The thing about Griffin, and everyone would agree on this, was that he was an asshole. Teacake flipped the bird back at him, a more or less friendly gesture at this point, and it was what passed for human contact in his day. As Teacake’s Honda Civic passed the motorcycle, he breathed a sigh of relief that his boss had given him a miss, that he wouldn’t have to have that same goddamn conversation with him again.
But no such luck. He could see in the rearview Griffin was looping back, bringing the Fat Boy around the hood of the Civic. He pulled up next to the driver’s door, idling as Teacake got out.
“Well?” Griffin asked.
So, it would be that conversation again. “Told you, I can’t help you.”
“Knew you were stupid didn’t think you were that stupid.” Griffin spoke in staccato bursts, some words so fast they slammed together, others with odd pauses in between them, as if punctuation hadn’t been invented yet.

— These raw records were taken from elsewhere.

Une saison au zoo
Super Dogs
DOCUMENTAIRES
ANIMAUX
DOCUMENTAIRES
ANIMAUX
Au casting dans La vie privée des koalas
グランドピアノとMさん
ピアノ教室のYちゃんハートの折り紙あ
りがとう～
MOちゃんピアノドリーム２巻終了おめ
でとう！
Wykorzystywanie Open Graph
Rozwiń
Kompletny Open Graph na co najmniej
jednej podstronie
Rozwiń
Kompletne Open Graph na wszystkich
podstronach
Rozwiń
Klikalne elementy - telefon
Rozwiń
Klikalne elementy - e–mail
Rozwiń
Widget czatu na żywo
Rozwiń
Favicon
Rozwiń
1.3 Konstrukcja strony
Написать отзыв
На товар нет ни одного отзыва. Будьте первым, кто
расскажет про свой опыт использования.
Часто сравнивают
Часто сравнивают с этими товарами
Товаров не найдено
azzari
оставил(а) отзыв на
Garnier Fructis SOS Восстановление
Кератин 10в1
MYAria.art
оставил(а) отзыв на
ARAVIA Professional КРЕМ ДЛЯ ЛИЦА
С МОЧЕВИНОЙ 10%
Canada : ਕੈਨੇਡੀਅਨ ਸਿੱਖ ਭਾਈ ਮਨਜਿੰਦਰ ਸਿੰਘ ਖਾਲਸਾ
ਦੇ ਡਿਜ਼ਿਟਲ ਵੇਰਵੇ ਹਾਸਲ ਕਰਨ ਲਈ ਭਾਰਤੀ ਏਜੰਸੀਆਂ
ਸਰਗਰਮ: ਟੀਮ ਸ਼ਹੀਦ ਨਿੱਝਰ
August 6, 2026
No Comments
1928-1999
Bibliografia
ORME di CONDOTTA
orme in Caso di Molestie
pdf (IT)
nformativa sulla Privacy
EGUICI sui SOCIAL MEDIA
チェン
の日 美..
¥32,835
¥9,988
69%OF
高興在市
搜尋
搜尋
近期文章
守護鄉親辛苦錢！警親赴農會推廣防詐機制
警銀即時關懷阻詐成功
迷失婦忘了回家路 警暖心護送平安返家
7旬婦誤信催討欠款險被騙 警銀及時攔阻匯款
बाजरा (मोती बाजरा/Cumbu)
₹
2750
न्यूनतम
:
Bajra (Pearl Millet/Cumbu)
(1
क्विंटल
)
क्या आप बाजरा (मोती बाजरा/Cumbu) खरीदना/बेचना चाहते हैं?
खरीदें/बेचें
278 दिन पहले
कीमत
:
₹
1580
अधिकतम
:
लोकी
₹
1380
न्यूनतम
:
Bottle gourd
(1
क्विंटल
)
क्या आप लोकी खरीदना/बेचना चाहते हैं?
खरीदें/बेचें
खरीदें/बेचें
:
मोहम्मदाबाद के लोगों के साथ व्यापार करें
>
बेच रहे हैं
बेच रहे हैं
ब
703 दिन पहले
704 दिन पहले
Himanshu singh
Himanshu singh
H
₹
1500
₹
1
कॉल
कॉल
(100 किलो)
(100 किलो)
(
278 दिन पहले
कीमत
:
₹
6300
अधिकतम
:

“I’m not stupid,” Teacake said. “Like at all. Okay? I would love to help you if I could, but it’s fucked up for me vis-à-vis my, you know, personal situation, and I’m just not gonna do it.”
“Okay so you’ll think about it.”
“No! I wish I didn’t even know about it.”
The truth was he knew only a part of it, the part about the two dozen fifty-five-inch Samsung flat screens that Griffin was selling off one by one, but Teacake guessed that where there was hot-stolen-consumer-goods smoke, there was hot-stolen-consumer-goods fire, and it was the last thing he needed in his life.
Griffin wasn’t giving up. “I’m asking you to buzz the gate for a few friends of mine every once in a while and use your master key what’s the big fuckin’ deal.”
“They don’t have accounts with us. I can’t let in anybody who doesn’t have an account.”
“Who’s gonna know?”
“I have heard these words before,” Teacake said. “You do it.”
“I can’t.” Griffin shrugged.
“Why not?”
“Nobody’s gonna fuckin’ come in the daytime and I don’t work nights.” Case closed. “Just do it, so you and me don’t have a problem.”
“Why do we gotta have a problem?” Teacake asked.
“’Cause you know stuff and you’re not in and if you’re not in and you know then there’s a problem. You know that.”
There was no getting rid of him and he was never going to drop it, so Teacake did what he’d been doing for the past six weeks, which was to slow play it and hope it would go away. Was it a strategy that had shown even the slightest signs of working? No, but that was no reason to give up on it. “Yeah, well, you know, I don’t know about this thing, or these things,” Teacake said, “or what have you. I mean, just, whatever, right? Okay?”
There was no imaginable way a person could have made it any vaguer than that, not without a law degree and decades of experience testifying before Congress. Teacake hoped it would do. He turned and walked toward the building.